8. The power supply system of claim 7, wherein when the second switch is switched on, the second winding unit is powered on; the second switch unit is adapted to change from the normally closed state to a normally open state; the first winding unit is powered off; the first switch unit is adapted to change from the normally closed state to the normally open state; the at least one light emitting unit is powered off; and the at lest one light emitting unit does not emit light.

9. A power supply system comprising:

an illumination circuit adapted to receive an AC voltage; the illumination circuit comprising a first switch unit and at least one light emitting unit; and

a control circuit adapted to receive a DC voltage; the control circuit comprising a first winding unit, a second switch unit, a first switch, a second winding unit, and a second switch; a first terminal of the first winding unit is electrically connected to receive the DC voltage via the second switch unit and the first switch electrically connected in series; a second terminal of the first winding unit is grounded; a first terminal of the second winding unit is electrically connected to receive the DC voltage via the second switch; and a second terminal of the second winding unit is grounded.

10. The power supply system of claim 9, wherein the AC Voltage comprises a live wire output terminal and a neutral wire output terminal; a first terminal of the at least one light emitting unit is electrically connected to the live wire output terminal via the first switch unit; and a second terminal of the at least one light emitting unit is electrically connected to the neutral wire output terminal.

11. The power supply system of claim 10, wherein the first switch unit is a normally open contact; and the first switch unit is controlled by the first winding unit when the first winding unit is powered on.

12. The power supply system of claim 11, wherein the second switch unit is a normally closed contact; and the second switch unit is controlled by the second winding unit when the second winding unit is powered on.

13. The power supply system of claim 12, wherein the DC voltage is +24V.

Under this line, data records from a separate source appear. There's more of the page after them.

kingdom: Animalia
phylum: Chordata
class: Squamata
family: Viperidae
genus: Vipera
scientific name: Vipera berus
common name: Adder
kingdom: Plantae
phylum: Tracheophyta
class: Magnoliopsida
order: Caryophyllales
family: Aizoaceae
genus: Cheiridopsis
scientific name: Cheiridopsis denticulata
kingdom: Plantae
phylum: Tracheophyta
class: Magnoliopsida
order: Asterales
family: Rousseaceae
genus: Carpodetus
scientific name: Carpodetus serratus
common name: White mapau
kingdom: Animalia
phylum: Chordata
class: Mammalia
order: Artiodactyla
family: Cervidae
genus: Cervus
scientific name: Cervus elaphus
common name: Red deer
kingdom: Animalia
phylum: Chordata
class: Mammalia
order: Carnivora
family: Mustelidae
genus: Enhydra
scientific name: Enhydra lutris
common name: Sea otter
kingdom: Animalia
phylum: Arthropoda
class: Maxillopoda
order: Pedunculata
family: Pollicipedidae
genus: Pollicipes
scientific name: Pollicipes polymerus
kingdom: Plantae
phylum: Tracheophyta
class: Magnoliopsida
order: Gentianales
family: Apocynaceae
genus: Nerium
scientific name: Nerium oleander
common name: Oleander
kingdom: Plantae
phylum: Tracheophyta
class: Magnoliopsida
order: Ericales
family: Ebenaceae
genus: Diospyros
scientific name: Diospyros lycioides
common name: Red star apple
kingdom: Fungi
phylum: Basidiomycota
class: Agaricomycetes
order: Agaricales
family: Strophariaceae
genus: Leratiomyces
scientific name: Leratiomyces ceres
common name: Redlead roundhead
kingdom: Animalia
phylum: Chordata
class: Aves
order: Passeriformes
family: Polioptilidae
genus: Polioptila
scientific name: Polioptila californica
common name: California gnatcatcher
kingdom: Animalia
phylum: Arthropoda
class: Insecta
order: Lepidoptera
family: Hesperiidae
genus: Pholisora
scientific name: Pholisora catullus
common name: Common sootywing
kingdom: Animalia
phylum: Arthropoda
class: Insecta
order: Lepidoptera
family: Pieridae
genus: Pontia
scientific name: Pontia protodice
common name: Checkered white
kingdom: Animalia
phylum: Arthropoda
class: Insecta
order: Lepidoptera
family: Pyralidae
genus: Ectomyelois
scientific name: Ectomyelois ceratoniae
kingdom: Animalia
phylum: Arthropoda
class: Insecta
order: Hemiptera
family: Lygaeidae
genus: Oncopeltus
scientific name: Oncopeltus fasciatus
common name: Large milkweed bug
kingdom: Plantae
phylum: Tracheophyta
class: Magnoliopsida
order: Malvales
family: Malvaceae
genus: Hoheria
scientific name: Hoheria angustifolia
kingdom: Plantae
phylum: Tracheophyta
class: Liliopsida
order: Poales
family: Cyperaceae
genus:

14. The power supply system of claim 13, wherein when the second switch is switched off, the second winding unit is powered off; the second switch unit is adapted to keep a normally closed state; the first switch is switched on; the first winding unit is powered on; the first switch unit is adapted to change from a normally open state to a normally closed state; the at least one light emitting unit is powered on; and the least one light emitting unit is adapted to emit light.

15. The power supply system of claim 14, wherein when the second switch is switched on, the second winding unit is powered on; the second switch unit is adapted to change from the normally closed state to a normally open state; the first winding unit is powered off; the first switch unit is adapted to change from the normally closed state to the normally open state; the at least one light emitting unit is powered off; and the at least one light emitting unit does not emit light.